### What you need to do
Exactly as they appear, transcribe the entries and skip any pictures.

### Recorded information
>>

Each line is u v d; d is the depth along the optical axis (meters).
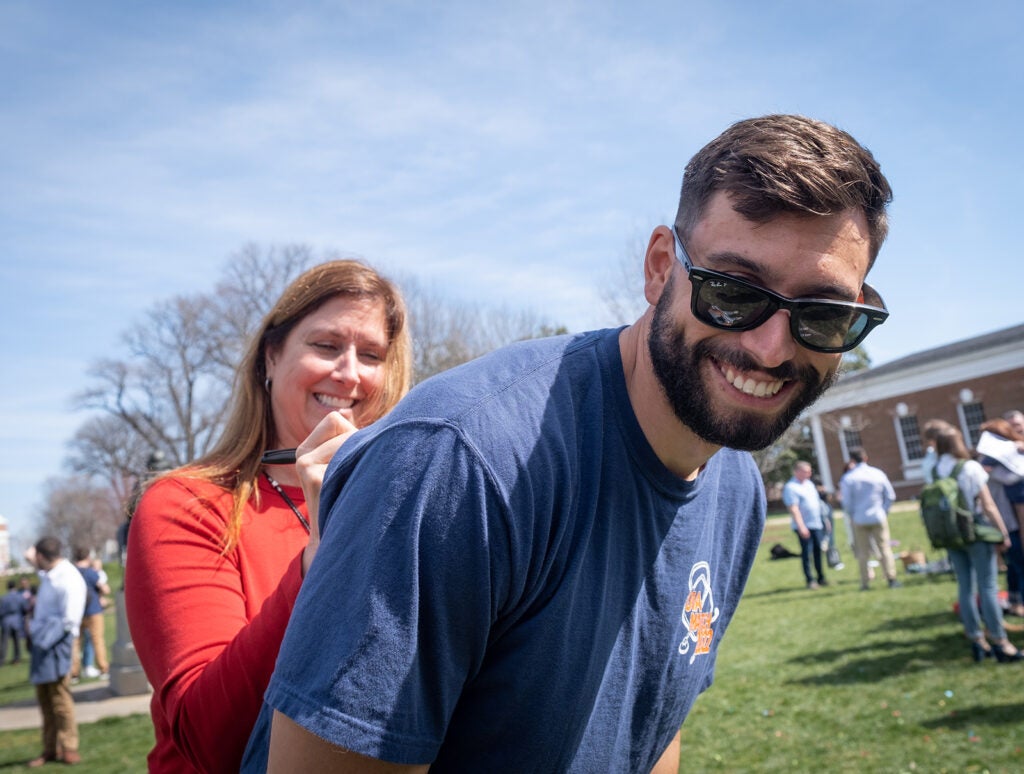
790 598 11.44
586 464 1.30
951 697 5.78
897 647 7.46
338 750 1.06
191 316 42.16
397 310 2.20
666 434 1.37
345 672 1.06
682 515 1.46
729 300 1.23
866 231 1.28
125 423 50.19
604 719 1.39
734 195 1.24
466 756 1.26
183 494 1.76
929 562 12.78
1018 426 8.77
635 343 1.42
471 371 1.29
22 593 18.55
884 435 30.94
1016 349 27.39
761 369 1.26
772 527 27.77
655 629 1.45
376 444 1.18
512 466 1.16
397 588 1.08
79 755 7.39
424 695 1.12
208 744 1.40
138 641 1.64
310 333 2.03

<<

### Response area
Each line is u v d; d is the depth along the optical axis (meters).
790 598 11.44
586 464 1.30
951 697 5.78
897 647 7.46
338 750 1.06
191 316 42.16
397 310 2.20
666 434 1.37
345 672 1.06
682 515 1.46
729 300 1.23
866 231 1.28
125 423 50.19
604 719 1.39
734 195 1.24
466 756 1.26
183 494 1.76
929 562 12.78
1018 426 8.77
635 343 1.42
471 371 1.29
22 593 18.55
884 435 30.94
1016 349 27.39
761 369 1.26
772 527 27.77
655 629 1.45
376 444 1.18
512 466 1.16
397 588 1.08
79 755 7.39
424 695 1.12
208 744 1.40
138 641 1.64
310 333 2.03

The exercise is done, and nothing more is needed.